Group for Experimental Methods in Humanistic Research
at Columbia University

Computational Archaeology of Fictional Space research paper

Updates

05/18 Findings appear in New Literary History, no. 1 (April 20, 2018): 119–47.

Space is a hard thing to pin down. It identifies dimensional continuity and a topography, that is, a relationship between objects. It is also itself an object: a limit-defining quantity even in its most abstract sense. “O God, I could be bounded in a nutshell and count myself a king of infinite space, were it that I have bad dreams,” Hamlet says of his ambition and his dreams. A human palm can be a part of the body or a map. A mirror is a piece of furniture and a frame for reflection. Under extreme magnification, the head of a pin appears a vast and mountainous terrain, home to angels and bacterial detritus. The characterization of diegetic—let us call it also virtual and fictional—space presents further difficulties. A stretch of land in fiction measures also a stretch of the imagination. These units do not always have names or explicit boundaries. Vladimir and Estragon wait for Godot: “A country road. A tree.”[^67] Two vectors are enough to situate the world. A road gives us the X and a tree the Y axis: an infinity in a nutshell.
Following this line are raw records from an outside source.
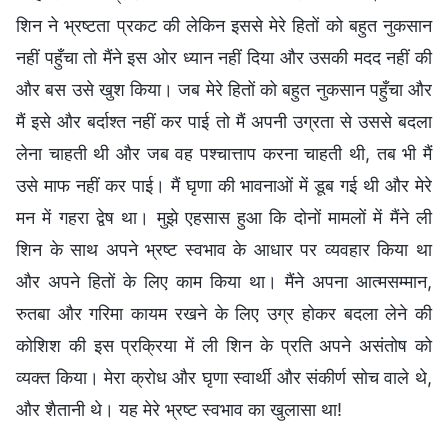
शिन ने भ्रष्टता प्रकट की लेकिन इससे मेरे हितों को बहुत नुकसान
नहीं पहुँचा तो मैंने इस ओर ध्यान नहीं दिया और उसकी मदद नहीं की
और बस उसे खुश किया। जब मेरे हितों को बहुत नुकसान पहुँचा और
मैं इसे और बर्दाश्त नहीं कर पाई तो मैं अपनी उग्रता से उससे बदला
लेना चाहती थी और जब वह पश्चात्ताप करना चाहती थी, तब भी मैं
उसे माफ नहीं कर पाई। मैं घृणा की भावनाओं में डूब गई थी और मेरे
मन में गहरा द्वेष था। मुझे एहसास हुआ कि दोनों मामलों में मैंने ली
शिन के साथ अपने भ्रष्ट स्वभाव के आधार पर व्यवहार किया था
और अपने हितों के लिए काम किया था। मैंने अपना आत्मसम्मान,
रुतबा और गरिमा कायम रखने के लिए उग्र होकर बदला लेने की
कोशिश की इस प्रक्रिया में ली शिन के प्रति अपने असंतोष को
व्यक्त किया। मेरा क्रोध और घृणा स्वार्थी और संकीर्ण सोच वाले थे,
और शैतानी थे। यह मेरे भ्रष्ट स्वभाव का खुलासा था!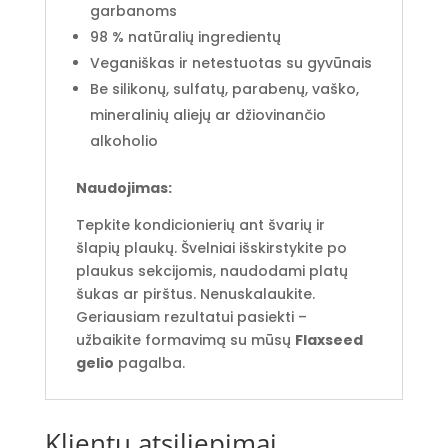
garbanoms
98 % natūralių ingredientų
Veganiškas ir netestuotas su gyvūnais
Be silikonų, sulfatų, parabenų, vaško,
mineralinių aliejų ar džiovinančio
alkoholio
Naudojimas:
Tepkite kondicionierių ant švarių ir
šlapių plaukų. Švelniai išskirstykite po
plaukus sekcijomis, naudodami platų
šukas ar pirštus. Nenuskalaukite.
Geriausiam rezultatui pasiekti –
užbaikite formavimą su mūsų
Flaxseed
gelio
pagalba.
Klientų atsiliepimai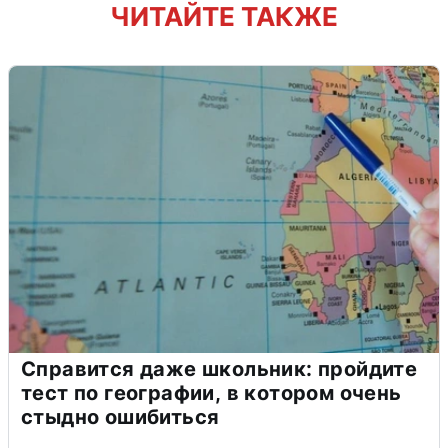
ЧИТАЙТЕ ТАКЖЕ
Справится даже школьник: пройдите
тест по географии, в котором очень
стыдно ошибиться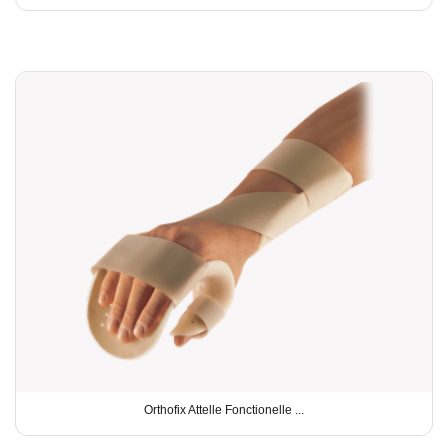
Orthofix Attelle Fonctionelle ...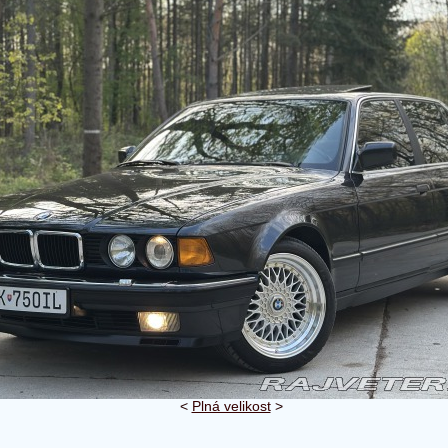
<
Plná velikost
>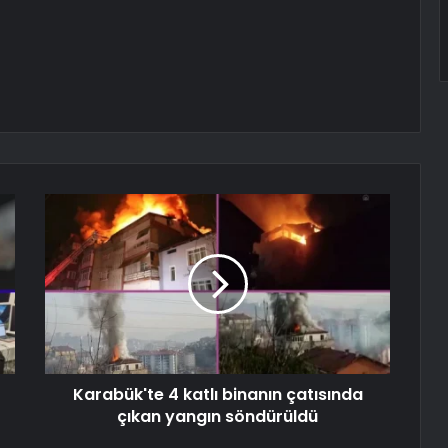
Karabük'te 4 katlı binanın çatısında
çıkan yangın söndürüldü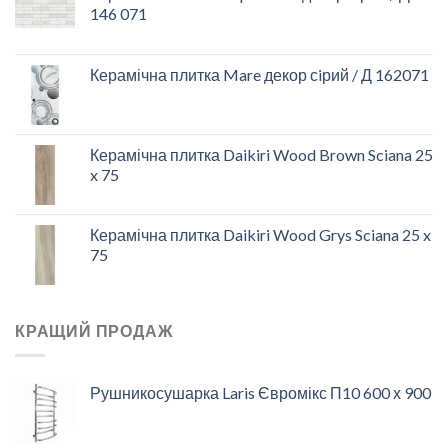
146 071
Керамічна плитка Mare декор сiрий / Д 162071
Керамічна плитка Daikiri Wood Brown Sciana 25
x 75
Керамічна плитка Daikiri Wood Grys Sciana 25 x
75
КРАЩИЙ ПРОДАЖ
Рушникосушарка Laris Євромікс П10 600 х 900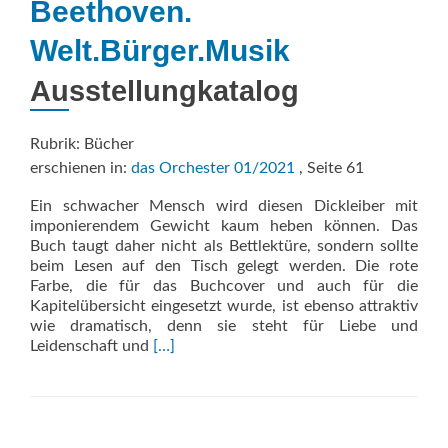
Beethoven.
Welt.Bürger.Musik
Ausstellungkatalog
Rubrik: Bücher
erschienen in:
das Orchester 01/2021
, Seite 61
Ein schwacher Mensch wird diesen Dickleiber mit
imponierendem Gewicht kaum heben können. Das
Buch taugt daher nicht als Bettlektüre, sondern sollte
beim Lesen auf den Tisch gelegt werden. Die rote
Farbe, die für das Buchcover und auch für die
Kapitelübersicht eingesetzt wurde, ist ebenso attraktiv
wie dramatisch, denn sie steht für Liebe und
Read
Leidenschaft und
[…]
more
about
Beethoven.
Welt.Bürger.Musik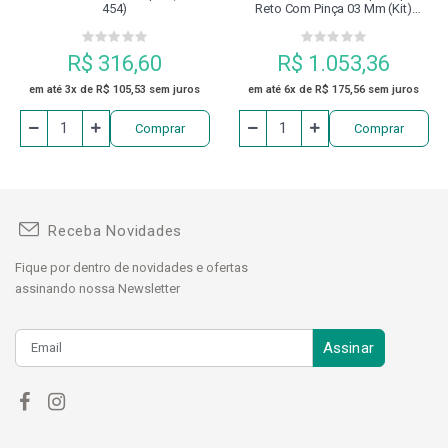
454)
Reto Com Pinça 03 Mm (kit)
(vag-500) Vertex
R$ 316,60
R$ 1.053,36
em até 3x de R$ 105,53 sem juros
em até 6x de R$ 175,56 sem juros
Comprar
Comprar
Receba Novidades
Fique por dentro de novidades e ofertas
assinando nossa Newsletter
Assinar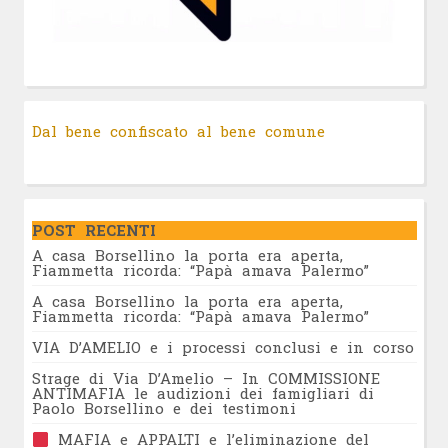
Dal bene confiscato al bene comune
POST RECENTI
A casa Borsellino la porta era aperta,
Fiammetta ricorda: “Papà amava Palermo”
A casa Borsellino la porta era aperta,
Fiammetta ricorda: “Papà amava Palermo”
VIA D’AMELIO e i processi conclusi e in corso
Strage di Via D’Amelio – In COMMISSIONE
ANTIMAFIA le audizioni dei famigliari di
Paolo Borsellino e dei testimoni
MAFIA e APPALTI e l’eliminazione del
In this paper I propose to reconsider theories of diegetic space which rely on explicit framing (i.e. “two people walk into a room” or “in Spain”). Rather than looking for maps, I define space in terms of grammatical categories denoting objects. The emphasis on objects leads to a method for literary archaeology, informed by cognitive theory and anthropology. If the universe is made of atoms, a fictional world is also made up of atomic relationships that form basic, stable configurations, or, what I call, narratological primitives. I construct several such basic spatial buildings blocks here—diegetic density and clutter distance. Their application to a well-explored body of Victorian novels challenges several long standing historical intuitions related to the development of material culture in the nineteenth century.